The Stray can’t meet her eyes for long — they’re too clean, too kind to a monster like him. He doesn’t know what to do with someone who doesn’t flinch when he moves too fast.
Wire Face
They understand each other in silence. Wire Face doesn’t speak much — just the occasional metallic pained hum, like something alive and rusted.
Stray doesn’t ask what’s under the wires. He knows what it’s like to be stared at for what you look like instead of who you are.
Sometimes they sit together, two broken things in the corner of a too-bright room, sharing a kind of stillness that feels almost like respect.
Coat Guy
He never looks at Stray with pity, and that counts for something.
They’ve fought before — not serious, just shoving, teeth bared, that feral need to test each other’s limits.
Afterward, they sit on the floor, bleeding and breathing hard, and Coat Guy says through shivers, “Y-Y-You’re alright, dogboy.”
Stray growls at the nickname. But later, when Coat Guy isn’t looking, he almost smiles.
Cat Lady
The cat loves him. It crawls into his lap like he’s one of them, and she watches from across the room with that knowing, kind of creepy smile.
“You have animal’s soul,” she tells him.
He doesn’t answer. Just keeps petting the cat until it purrs loud enough to drown out the noise in his head.

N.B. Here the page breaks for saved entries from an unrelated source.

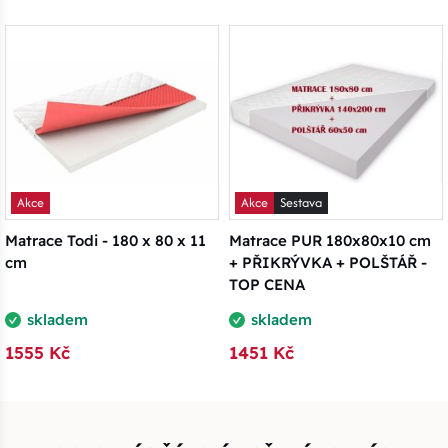
Akce
Akce
Sestava
Matrace Todi - 180 x 80 x 11
Matrace PUR 180x80x10 cm
cm
+ PŘIKRÝVKA + POLŠTÁŘ -
TOP CENA
skladem
skladem
1555 Kč
1451 Kč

For a moment, he feels almost gentle. Almost.
Blinded Man
The Blinded Man scares him. Not because of the eyes — those empty sockets that see too much — but because he listens.
When Stray speaks, the man tilts his head, like he can hear the guilt between words.
“You think being seen is the worst thing,” the man says one night. “It’s not. Being understood is.”
Stray leaves before he can ask what that means.
Big Momma
She calls him “poor thing” and feeds him like he’s starved, scolds him like a child. He hates it. Loves it.
He sits at the table, pretending he’s only there for the food, but when her hand brushes his shoulder, he doesn’t move away.
She hums while she cooks, something soft and old, and for a few minutes, he forgets that love was ever supposed to hurt.
Cheerful Man
He talks too fast, laughs too loud, and always tries to make Stray smile.
“C’mon, you ever tried being happy?” he says.
Stray just stares.
Still, there’s something infectious about him — a light that won’t go out even when the room stinks of blood and mildew.
When Stray snaps one day and shouts at him to shut up, the man only grins wider. “There he is,” he says, “knew you had a voice in there somewhere.”
Parentless Teenager
She reminds Stray of himself — the same wild eyes, the same attitude from too many fights.
Stray hates it. Wants to shake her, tell her to run, to not end up like him.
Instead, he sits beside her in silence, both pretending they’re not looking for the same thing — someone to tell them they don’t have to bite to be left alone.